Bertie Somme, Norway

Increasingly I realise that if a company is big enough to have a call centre and/or an automated telephone system, then it is too big to do business with. I am thus prepared to pay a little more to do business with any company that is prepared to notice that I am a human being.
Brycchan Carey, Gamlingay, Cambridgeshire, UK

The company for which I work have a helpdesk. I am somewhat relieved that I do not work for the helpdesk, but I do occasionally have to call it. The message begins "Welcome to the [company name] helpdesk. Please listen carefully to the following options as they may have changed". They have had this announcement now for about three years, and no options have changed since the message was originally recorded. However, I am dutifully given five options, with the invitation to press 1, 2, 3, 5, or 6. Having not listened carefully enough, I press 4, and get disconnected.
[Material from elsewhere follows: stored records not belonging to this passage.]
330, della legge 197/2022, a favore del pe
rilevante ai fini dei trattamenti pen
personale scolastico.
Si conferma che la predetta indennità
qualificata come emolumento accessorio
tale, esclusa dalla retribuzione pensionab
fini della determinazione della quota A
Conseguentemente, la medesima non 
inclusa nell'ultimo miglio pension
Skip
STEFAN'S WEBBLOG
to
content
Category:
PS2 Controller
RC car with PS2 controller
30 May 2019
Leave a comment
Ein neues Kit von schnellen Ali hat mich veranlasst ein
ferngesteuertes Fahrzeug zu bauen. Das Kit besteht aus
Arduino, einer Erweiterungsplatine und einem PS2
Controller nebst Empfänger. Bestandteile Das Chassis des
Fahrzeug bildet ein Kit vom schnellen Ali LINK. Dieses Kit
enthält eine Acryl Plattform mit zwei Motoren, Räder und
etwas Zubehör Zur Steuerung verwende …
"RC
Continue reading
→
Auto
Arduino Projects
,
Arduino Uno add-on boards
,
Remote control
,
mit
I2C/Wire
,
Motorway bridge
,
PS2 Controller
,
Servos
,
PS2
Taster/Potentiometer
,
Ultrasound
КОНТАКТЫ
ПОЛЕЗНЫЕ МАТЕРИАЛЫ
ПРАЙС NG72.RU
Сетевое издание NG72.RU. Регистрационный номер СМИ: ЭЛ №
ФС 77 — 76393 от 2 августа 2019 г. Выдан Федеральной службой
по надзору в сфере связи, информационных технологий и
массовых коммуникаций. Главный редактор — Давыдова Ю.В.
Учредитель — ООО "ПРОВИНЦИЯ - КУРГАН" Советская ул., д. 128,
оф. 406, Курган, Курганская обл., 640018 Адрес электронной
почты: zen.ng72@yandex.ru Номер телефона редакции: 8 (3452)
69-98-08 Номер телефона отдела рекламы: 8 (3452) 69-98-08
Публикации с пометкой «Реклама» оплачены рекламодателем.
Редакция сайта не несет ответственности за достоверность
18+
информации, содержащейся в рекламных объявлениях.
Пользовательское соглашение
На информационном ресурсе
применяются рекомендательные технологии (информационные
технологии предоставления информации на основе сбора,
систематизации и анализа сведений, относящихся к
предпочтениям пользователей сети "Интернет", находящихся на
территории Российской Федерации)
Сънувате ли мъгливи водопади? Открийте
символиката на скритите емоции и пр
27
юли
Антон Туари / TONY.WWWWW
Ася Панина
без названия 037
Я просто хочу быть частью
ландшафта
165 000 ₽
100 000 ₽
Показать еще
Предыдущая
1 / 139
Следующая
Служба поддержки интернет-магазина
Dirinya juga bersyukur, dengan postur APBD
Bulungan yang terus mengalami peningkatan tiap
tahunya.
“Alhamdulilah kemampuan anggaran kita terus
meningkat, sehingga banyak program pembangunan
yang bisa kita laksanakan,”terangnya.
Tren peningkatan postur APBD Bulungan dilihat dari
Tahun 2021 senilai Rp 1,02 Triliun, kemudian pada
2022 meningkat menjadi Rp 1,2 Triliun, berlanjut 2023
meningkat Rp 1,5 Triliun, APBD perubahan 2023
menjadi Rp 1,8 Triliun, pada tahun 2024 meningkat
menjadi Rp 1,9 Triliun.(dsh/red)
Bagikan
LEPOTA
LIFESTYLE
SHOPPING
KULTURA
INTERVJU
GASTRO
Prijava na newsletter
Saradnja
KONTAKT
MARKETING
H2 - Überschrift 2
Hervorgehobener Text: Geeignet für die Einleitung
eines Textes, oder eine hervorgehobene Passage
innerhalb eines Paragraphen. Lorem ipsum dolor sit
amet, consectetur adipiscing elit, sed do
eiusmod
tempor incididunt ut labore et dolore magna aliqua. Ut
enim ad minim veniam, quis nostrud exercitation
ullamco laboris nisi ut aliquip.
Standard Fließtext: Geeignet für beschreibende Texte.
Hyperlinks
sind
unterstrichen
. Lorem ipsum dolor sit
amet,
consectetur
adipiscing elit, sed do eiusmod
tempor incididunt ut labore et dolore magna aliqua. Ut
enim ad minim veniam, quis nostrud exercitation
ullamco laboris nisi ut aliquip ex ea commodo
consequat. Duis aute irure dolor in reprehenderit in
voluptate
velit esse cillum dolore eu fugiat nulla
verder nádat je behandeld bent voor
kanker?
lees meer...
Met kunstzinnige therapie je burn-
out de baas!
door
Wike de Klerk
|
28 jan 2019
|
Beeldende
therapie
The curious thing is, however, that whatever option I do select, I invariably get connected to some helpdesk agent called Trevor, who states that he knows everything there is to know about my problem, everybody else's problem, particle physics, maritime history, and cheese manufacturing. Upon explaining my problem to him, for the fourth time, after I have given up trying to tell him that I have already done all of the sensible things any sane person would do if having trouble with [insert faulty device here]. What I would like is some kind of certificate or passport to get past the level one helpdesk that proves to them I am not at the same technical level as someone who cannot put paper into a printer without seriously injuring themselves. My wishes, however, are yet to be fulfilled by the company. As for 'Trevor', the name has been changed to protect the guilty.
Jim, Portsmouth, UK

I do know how computers work - I know exactly how they work, and I've worked with them for almost 40 years. And I can advise you that if anyone ever tells you that a new computer system will make everything work smoothly, and will be much easier to deal with, you should immediately take steps to have that person certified under as many Mental Health Acts as you can find.
John, Nottingham

There is clearly only one way to fight back. Get your own simulated, voice-controlled, recording-for-training-purposes-enabled telephone system. This enables all marketing and direct sales organisations to talk to your voice-mail. And cut them off after a brief, pre-determined period. Never (ever) telephone an outfit which attempts to drill you in options: write to them (recorded, signed-for), and make sure your letter looks like a computer-generated form letter, and provide a number of options for the outfit to select and detailed instructions for its return. You may be able to sort the problems this way, or it might go on and on: make a chart to keep track of progress. Soon you will have a stack of documents which show that they never provided adequate information, or in some other way failed to act on information you have provided on request. If Large Outfits and MegaMe corporations want to communicate with us, they will have to do away with the boilerplate "deniability T&C for you, the Bahamas law courts for us" mentality which shelters corporate management from the infuriating steeplechase they expect us to tolerate. In other words, one must carefully construct an appropriate interface if one is to defeat the vast private bureaucracies which fund these systems.